-- Data under study follows --
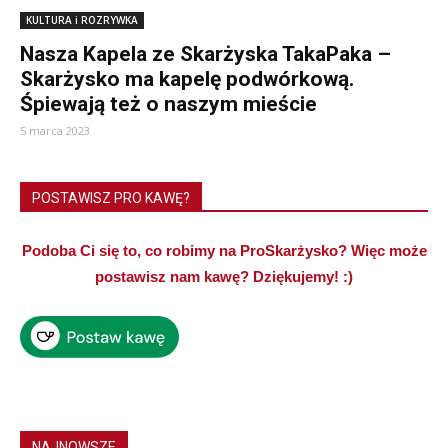
KULTURA i ROZRYWKA
Nasza Kapela ze Skarżyska TakaPaka –
Skarżysko ma kapelę podwórkową.
Śpiewają też o naszym mieście
5 marca 2023
POSTAWISZ PRO KAWĘ?
Podoba Ci się to, co robimy na ProSkarżysko? Więc może
postawisz nam kawę? Dziękujemy! :)
NAJNOWSZE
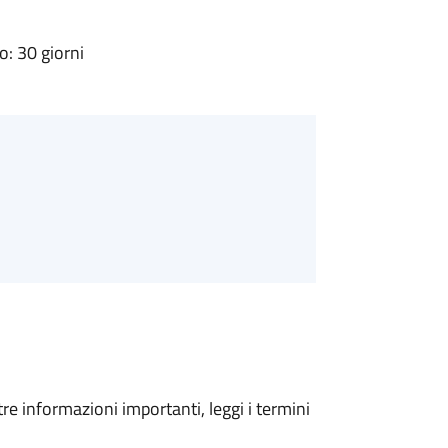
: 30 giorni
tre informazioni importanti, leggi i termini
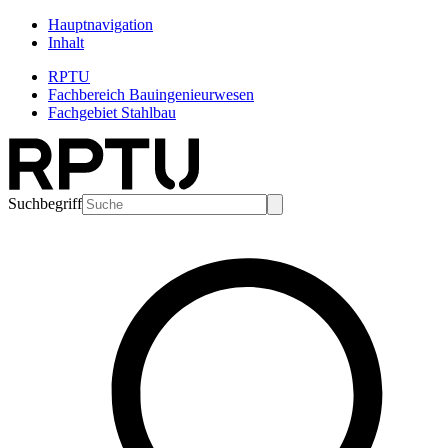
Hauptnavigation
Inhalt
RPTU
Fachbereich Bauingenieurwesen
Fachgebiet Stahlbau
Suchbegriff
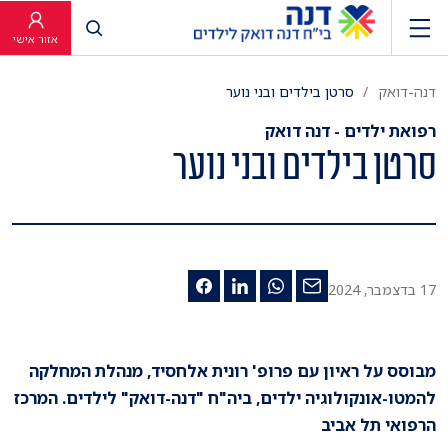
פתח חיפוש
אזור אישי
דנה-דואק
סרטן בילדים ובני נוער
רפואת ילדים - דנה דואק
סרטן בילדים ובני נוער
17 בדצמבר, 2024
מבוסס על ראיון עם פרופ' רונית אלחסיד, מנהלת המחלקה
להמטו-אונקולוגיה ילדים, ביה"ח "דנה-דואק" לילדים. המרכז
הרפואי תל אביב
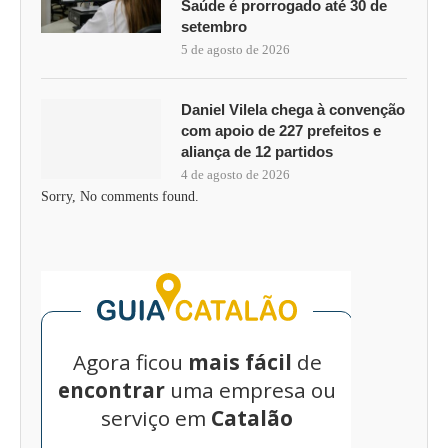
Saúde é prorrogado até 30 de
setembro
5 de agosto de 2026
Daniel Vilela chega à convenção
com apoio de 227 prefeitos e
aliança de 12 partidos
4 de agosto de 2026
Sorry, No comments found.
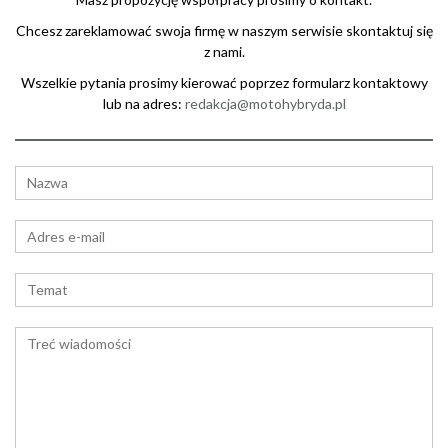
Chcesz zareklamować swoja firmę w naszym serwisie skontaktuj się
z nami.
Wszelkie pytania prosimy kierować poprzez formularz kontaktowy
lub na adres:
redakcja@motohybryda.pl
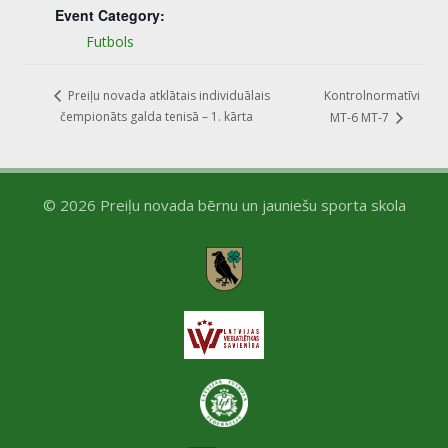
Event Category:
Futbols
Kontrolnormatīvi
Preiļu novada atklātais individuālais
čempionāts galda tenisā – 1. kārta
MT-6 MT-7
© 2026 Preiļu novada bērnu un jauniešu sporta skola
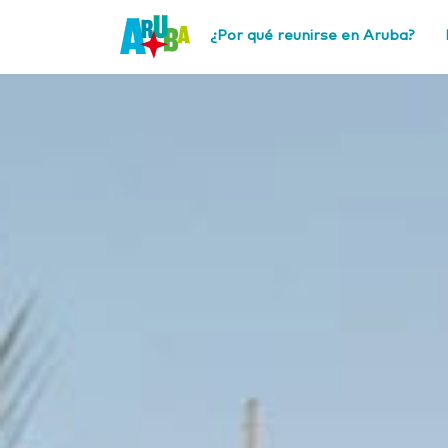
¿Por qué reunirse en Aruba?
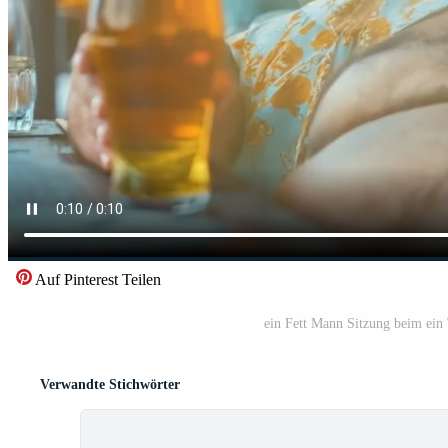
Auf Pinterest Teilen
ein Fett Mann Sitzung beim ein 
Verwandte Stichwörter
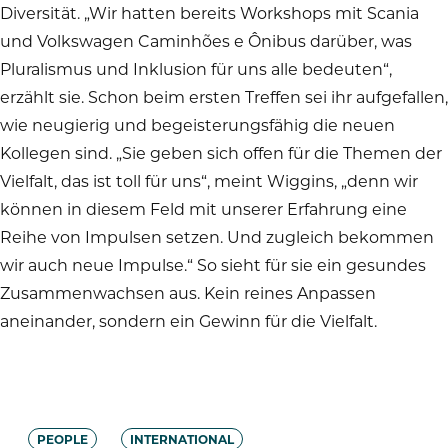
Diversität. „Wir hatten bereits Workshops mit Scania
und Volkswagen Caminhões e Ônibus darüber, was
Pluralismus und Inklusion für uns alle bedeuten“,
erzählt sie. Schon beim ersten Treffen sei ihr aufgefallen,
wie neugierig und begeisterungsfähig die neuen
Kollegen sind. „Sie geben sich offen für die Themen der
Vielfalt, das ist toll für uns“, meint Wiggins, „denn wir
können in diesem Feld mit unserer Erfahrung eine
Reihe von Impulsen setzen. Und zugleich bekommen
wir auch neue Impulse.“ So sieht für sie ein gesundes
Zusammenwachsen aus. Kein reines Anpassen
aneinander, sondern ein Gewinn für die Vielfalt.
PEOPLE
INTERNATIONAL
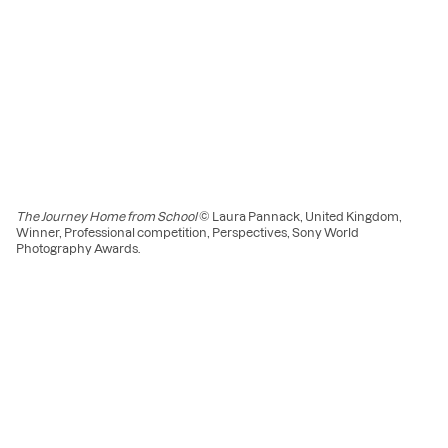
The Journey Home from School
© Laura Pannack, United Kingdom,
Winner, Professional competition, Perspectives, Sony World
Photography Awards.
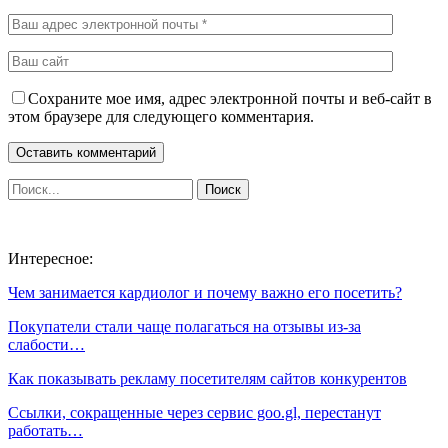
Сохраните мое имя, адрес электронной почты и веб-сайт в
этом браузере для следующего комментария.
Интересное:
Чем занимается кардиолог и почему важно его посетить?
Покупатели стали чаще полагаться на отзывы из-за
слабости…
Как показывать рекламу посетителям сайтов конкурентов
Ссылки, сокращенные через сервис goo.gl, перестанут
работать…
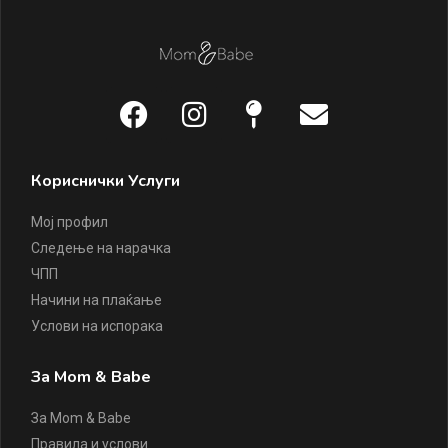
Кориснички Услуги
Мој профил
Следење на нарачка
ЧПП
Начини на плаќање
Услови на испорака
За Mom & Babe
За Mom & Babe
Правила и услови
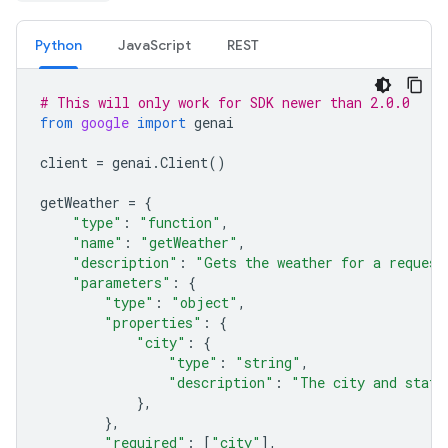
Python
JavaScript
REST
# This will only work for SDK newer than 2.0.0
from
google
import
genai
client
=
genai
.
Client
()
getWeather
=
{
"type"
:
"function"
,
"name"
:
"getWeather"
,
"description"
:
"Gets the weather for a request
"parameters"
:
{
"type"
:
"object"
,
"properties"
:
{
"city"
:
{
"type"
:
"string"
,
"description"
:
"The city and state
},
},
"required"
:
[
"city"
],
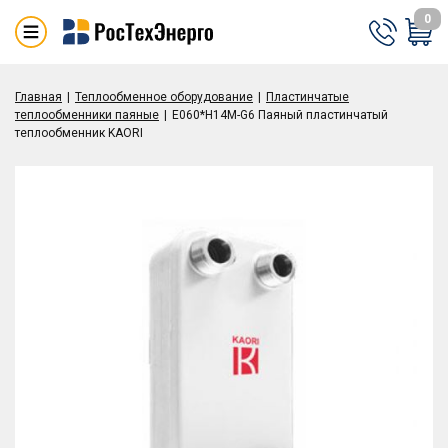
0
Главная
Теплообменное оборудование
Пластинчатые
теплообменники паяные
Е060*Н14M-G6 Паяный пластинчатый
теплообменник KAORI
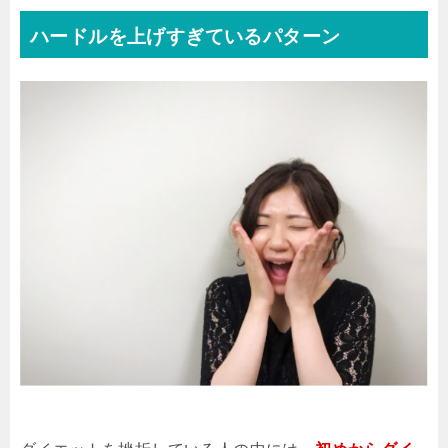
ハードルを上げすぎているパターン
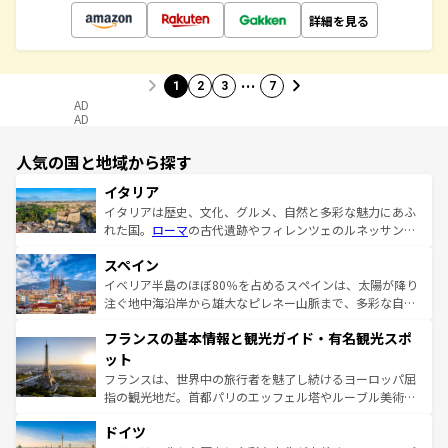
詳細を見る
…
1
2
3
7
AD
AD
人気の国と地域から探す
イタリア
イタリアは歴史、文化、グルメ、自然と多彩な魅力にあふ
れた国。
ローマ
の古代遺跡やフィレンツェのルネッサンス
美術、ヴェネツィアの運河など、歴史あるスポットはもち
スペイン
ろん、トスカーナの美しい田園風景やアマルフィ海岸の絶
景など、自然景観も見逃せない。観光の合間には、本場の
イベリア半島のほぼ80％を占めるスペインは、太陽が降り
ピザやパスタなど、絶品のイタリア料理を堪能することも
注ぐ地中海沿岸から雄大なピレネー山脈まで、多彩な自然
できる。朝目覚めてから夜眠るまで、すべての瞬間を楽し
と文化が詰まったヨーロッパ屈指の旅行先だ。多様な地域
フランスの基本情報と観光ガイド・有名観光スポ
ませてくれるイタリアで、忘れられない旅をしてみよう！
文化が根付くこの国では、情熱的なフラメンコ、熱気あふ
なお、新着のイタリア情報は
コンテンツ一覧
を参照してほ
れる闘牛、そして美味しいタパスが生活の一部となってい
ット
しい。
る。首都マドリードの洗練された雰囲気や、バルセロナの
フランスは、世界中の旅行者を魅了し続けるヨーロッパ屈
アートに溢れた街角から、地方では古代ローマ遺跡や中世
指の観光地だ。首都パリのエッフェル塔やルーブル美術館
の城塞都市、穏やかなビーチリゾートまで多彩な表情を見
といった象徴的なスポットから、田舎町の古風な美しさま
せる。地方によって風土や気候が異なるスペインはその個
ドイツ
で、幅広い魅力が詰まっている。華麗な宮殿、歴史的な大
性で訪れる人を魅了する。 なお、新着のスペイン情報は
コ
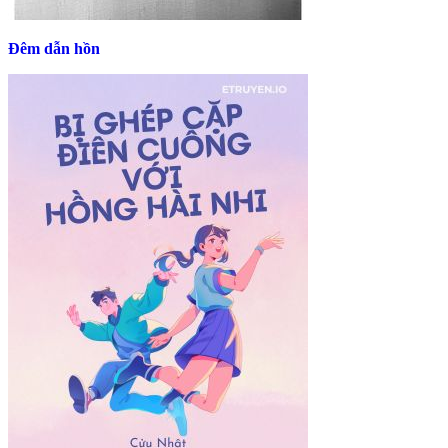
Đêm dẫn hồn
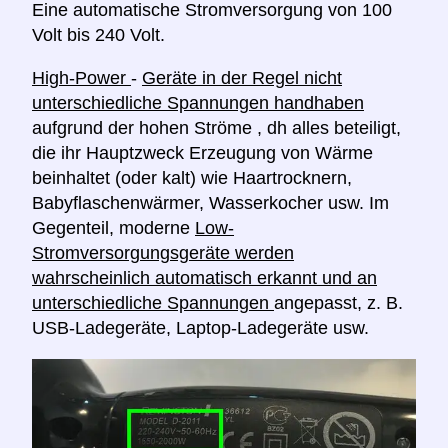
Eine automatische Stromversorgung von 100
Volt bis 240 Volt.
High-Power
-
Geräte in der Regel nicht
unterschiedliche Spannungen handhaben
aufgrund der hohen Ströme , dh alles beteiligt,
die ihr Hauptzweck Erzeugung von Wärme
beinhaltet (oder kalt) wie Haartrocknern,
Babyflaschenwärmer, Wasserkocher usw. Im
Gegenteil, moderne
Low-
Stromversorgungsgeräte werden
wahrscheinlich automatisch erkannt und an
unterschiedliche Spannungen
angepasst, z. B.
USB-Ladegeräte, Laptop-Ladegeräte usw.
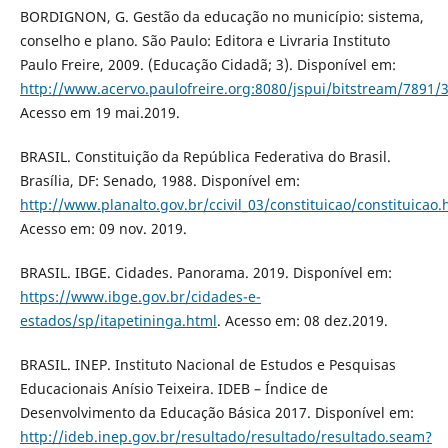
BORDIGNON, G. Gestão da educação no município: sistema,
conselho e plano. São Paulo: Editora e Livraria Instituto
Paulo Freire, 2009. (Educação Cidadã; 3). Disponível em:
http://www.acervo.paulofreire.org:8080/jspui/bitstream/7891/
Acesso em 19 mai.2019.
BRASIL. Constituição da República Federativa do Brasil.
Brasília, DF: Senado, 1988. Disponível em:
http://www.planalto.gov.br/ccivil_03/constituicao/constituicao
Acesso em: 09 nov. 2019.
BRASIL. IBGE. Cidades. Panorama. 2019. Disponível em:
https://www.ibge.gov.br/cidades-e-
estados/sp/itapetininga.html
. Acesso em: 08 dez.2019.
BRASIL. INEP. Instituto Nacional de Estudos e Pesquisas
Educacionais Anísio Teixeira. IDEB – Índice de
Desenvolvimento da Educação Básica 2017. Disponível em:
http://ideb.inep.gov.br/resultado/resultado/resultado.seam?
-- Data under study concluded --
-- Your instructions --
Retype exactly the lines of the data above that fall between the line with "wie neugierig und" and the line with "Reihe von Impulsen", inclusive, and add nothing.

-- Exercise response --
wie neugierig und begeisterungsfähig die neuen
Kollegen sind. „Sie geben sich offen für die Themen der
Vielfalt, das ist toll für uns“, meint Wiggins, „denn wir
können in diesem Feld mit unserer Erfahrung eine
Reihe von Impulsen setzen. Und zugleich bekommen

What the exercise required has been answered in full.